Mahasiswa Menolak Gelar Pahlawan untuk Soeharto sebagai Tokoh Penindasan

Jurnalis Berita

By Jurnalis Berita

Figur Presiden keenam Republik Indonesia, Soeharto, selalu menjadi subjek perdebatan dalam masyarakat. Beberapa pihak mendukungnya, sementara yang lain mengkritik gaya kepemimpinannya.

Dukungan terhadap Soeharto terlihat dari berbagai gerakan, termasuk ungkapan populer “Enak Jamanku to?”.

Namun, terdapat juga kelompok yang menentang kekuasaannya, khususnya dalam konteks masa Orde Baru.

Debat ini semakin hangat setelah pemerintah mendeklarasikan Soeharto sebagai pahlawan nasional.

Salah satu pendapat yang kritis datang dari aktivis Badan Eksekutif Mahasiswa (BEM) Nusantara Wilayah Jawa Barat. Mereka menyoroti keputusan itu dianggap mengganggu semangat Reformasi 1998, gerakan yang berhasil mengakhiri rezim Orde Baru.

Yusa Anwarun Naja, bendahara daerah BEM Nusantara Jawa Barat, menyebut keputusan pemerintah sebagai pengkhianatan terhadap perjuangan mahasiswa dan rakyat yang pernah menumbangkan rezim otoriter.

“Jika Soeharto disebut pahlawan, maka siapa kita yang menurunkannya? Apakah mahasiswa, rakyat, dan korban penindasan itu kini dianggap penjahat sejarah?” ujar Yusa kepada Radar, Rabu (12/11/2025).

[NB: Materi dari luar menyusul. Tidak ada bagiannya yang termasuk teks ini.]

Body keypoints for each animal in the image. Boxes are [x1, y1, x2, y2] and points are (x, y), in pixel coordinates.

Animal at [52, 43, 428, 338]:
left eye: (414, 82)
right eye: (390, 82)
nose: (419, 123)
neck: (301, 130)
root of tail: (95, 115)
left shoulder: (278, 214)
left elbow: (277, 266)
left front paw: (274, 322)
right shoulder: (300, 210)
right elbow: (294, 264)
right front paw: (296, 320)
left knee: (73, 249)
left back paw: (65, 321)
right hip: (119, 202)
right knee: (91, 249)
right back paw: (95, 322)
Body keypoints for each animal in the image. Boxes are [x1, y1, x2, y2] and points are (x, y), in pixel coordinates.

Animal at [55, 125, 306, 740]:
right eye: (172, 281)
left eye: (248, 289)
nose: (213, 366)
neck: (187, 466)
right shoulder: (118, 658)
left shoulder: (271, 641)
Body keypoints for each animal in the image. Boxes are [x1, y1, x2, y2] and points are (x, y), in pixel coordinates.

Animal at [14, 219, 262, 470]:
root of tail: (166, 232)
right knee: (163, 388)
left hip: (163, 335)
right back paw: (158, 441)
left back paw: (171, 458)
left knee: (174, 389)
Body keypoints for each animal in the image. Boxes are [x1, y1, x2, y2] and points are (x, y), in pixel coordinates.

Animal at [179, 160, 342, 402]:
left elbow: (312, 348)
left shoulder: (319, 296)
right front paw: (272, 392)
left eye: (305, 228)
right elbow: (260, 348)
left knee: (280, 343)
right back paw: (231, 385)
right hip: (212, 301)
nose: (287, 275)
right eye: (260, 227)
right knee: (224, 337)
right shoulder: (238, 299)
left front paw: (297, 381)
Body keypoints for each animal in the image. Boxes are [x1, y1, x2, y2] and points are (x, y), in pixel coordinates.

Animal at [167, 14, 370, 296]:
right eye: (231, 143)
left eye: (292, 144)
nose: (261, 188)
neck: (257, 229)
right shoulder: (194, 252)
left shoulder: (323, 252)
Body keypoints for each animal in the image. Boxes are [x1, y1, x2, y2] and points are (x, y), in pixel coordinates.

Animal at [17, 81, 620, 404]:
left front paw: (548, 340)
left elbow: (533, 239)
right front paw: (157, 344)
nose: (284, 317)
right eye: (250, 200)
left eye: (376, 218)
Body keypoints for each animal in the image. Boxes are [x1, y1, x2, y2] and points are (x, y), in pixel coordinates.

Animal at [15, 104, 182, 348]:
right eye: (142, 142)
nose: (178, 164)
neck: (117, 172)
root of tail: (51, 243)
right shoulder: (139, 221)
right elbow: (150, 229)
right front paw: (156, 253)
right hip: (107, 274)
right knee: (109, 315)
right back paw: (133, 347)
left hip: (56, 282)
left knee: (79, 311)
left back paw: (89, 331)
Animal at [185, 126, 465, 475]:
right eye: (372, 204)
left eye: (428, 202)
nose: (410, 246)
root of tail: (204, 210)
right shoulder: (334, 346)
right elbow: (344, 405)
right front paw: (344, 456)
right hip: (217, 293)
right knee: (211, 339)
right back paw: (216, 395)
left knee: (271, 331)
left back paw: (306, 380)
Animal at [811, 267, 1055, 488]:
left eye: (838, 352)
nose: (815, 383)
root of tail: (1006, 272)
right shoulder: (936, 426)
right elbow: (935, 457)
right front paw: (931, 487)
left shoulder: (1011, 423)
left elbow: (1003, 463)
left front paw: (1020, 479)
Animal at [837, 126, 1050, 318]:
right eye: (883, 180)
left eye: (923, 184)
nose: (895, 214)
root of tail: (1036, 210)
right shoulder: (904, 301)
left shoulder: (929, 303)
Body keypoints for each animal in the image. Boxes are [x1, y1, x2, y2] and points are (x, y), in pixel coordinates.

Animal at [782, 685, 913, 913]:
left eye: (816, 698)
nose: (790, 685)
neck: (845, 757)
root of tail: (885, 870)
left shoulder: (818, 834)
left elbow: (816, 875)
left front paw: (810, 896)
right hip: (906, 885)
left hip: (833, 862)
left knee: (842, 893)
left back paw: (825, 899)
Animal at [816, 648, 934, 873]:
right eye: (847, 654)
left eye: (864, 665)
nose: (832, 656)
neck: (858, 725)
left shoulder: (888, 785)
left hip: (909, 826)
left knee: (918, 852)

Menurutnya, penetapan Soeharto bukan hanya penghargaan, melainkan upaya membangun counter history yang dapat menghilangkan ingatan kolektif bangsa tentang luka-luka sejarah.

Yusa juga menegaskan bahwa prestasi Soeharto dalam pembangunan ekonomi tidak bisa menutupi catatan pelanggaran HAM, korupsi, dan pembatasan kebebasan selama 32 tahun kekuasaannya.

“Pahlawan sejati bukan yang membangun atas dasar ketakutan, tetapi yang berdiri bersama rakyat dan menolak tunduk pada ketidakadilan. Mengangkat Soeharto sebagai pahlawan tanpa kejujuran sejarah adalah bentuk pembenaran terhadap penindasan masa lalu,” katanya.

Ia juga menekankan bahwa keputusan itu bisa menipiskan nilai-nilai reformasi yang diperjuangkan mahasiswa pada 1998.

“Kita menolak untuk melupakan. Lupa adalah awal dari pembenaran penindasan. Sejarah tidak boleh ditulis ulang demi kepentingan politik,” ujar Yusa.

Debat ini mengajak masyarakat untuk mempertimbangkan bagaimana sejarah seharusnya ditulis dan diingat. Memahami masa lalu dengan jujur adalah langkah penting untuk menghindari pengulangan kesalahan. Reformasi bukan hanya tentang perubahan politik, tetapi juga tentang kesadaran kolektif untuk menjaga nilai-nilai demokrasi dan kesejahteraan rakyat.